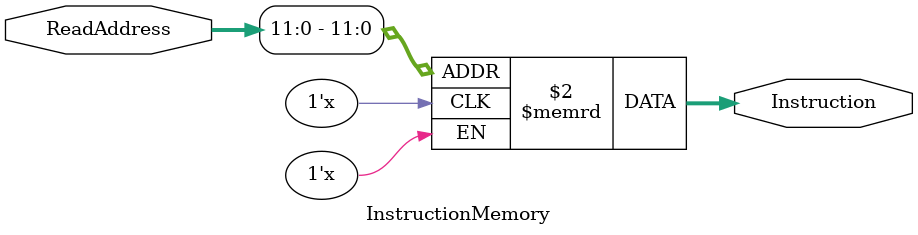
<source format=v>
/*****************************************
 *          Instruction Memory           *
 *          George T. Gougoudis          *
 *****************************************/

module InstructionMemory
#(parameter SIZE = 4095)
(
        input wire [31:0] ReadAddress,

        output reg [31:0] Instruction
);

        reg [31:0] data[SIZE - 1:0]; //Read-Only

        always @(ReadAddress) begin
            //TODO: maybe check if ReadAddress[31:12]
            Instruction = data[ReadAddress[11:0]];
        end

endmodule

</source>
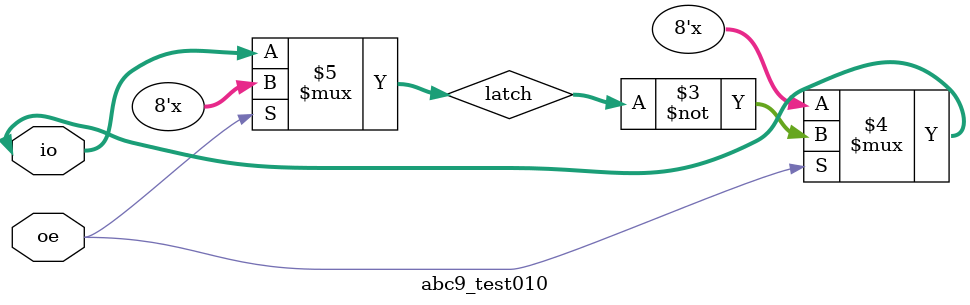
<source format=v>
module abc9_test010(inout [7:0] io, input oe);
reg [7:0] latch;
always @(io or oe)
    if (!oe)
        latch <= io;
assign io = oe ? ~latch : 8'bz;
endmodule
</source>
※
An exact copy of the data above is required, printed without its pictures.

:: ANSWER TO THE EXERCISE ::
<source format=v>
/*****************************************
 *          Instruction Memory           *
 *          George T. Gougoudis          *
 *****************************************/

module InstructionMemory
#(parameter SIZE = 4095)
(
        input wire [31:0] ReadAddress,

        output reg [31:0] Instruction
);

        reg [31:0] data[SIZE - 1:0]; //Read-Only

        always @(ReadAddress) begin
            //TODO: maybe check if ReadAddress[31:12]
            Instruction = data[ReadAddress[11:0]];
        end

endmodule

</source>
<source format=v>
module abc9_test010(inout [7:0] io, input oe);
reg [7:0] latch;
always @(io or oe)
    if (!oe)
        latch <= io;
assign io = oe ? ~latch : 8'bz;
endmodule
</source>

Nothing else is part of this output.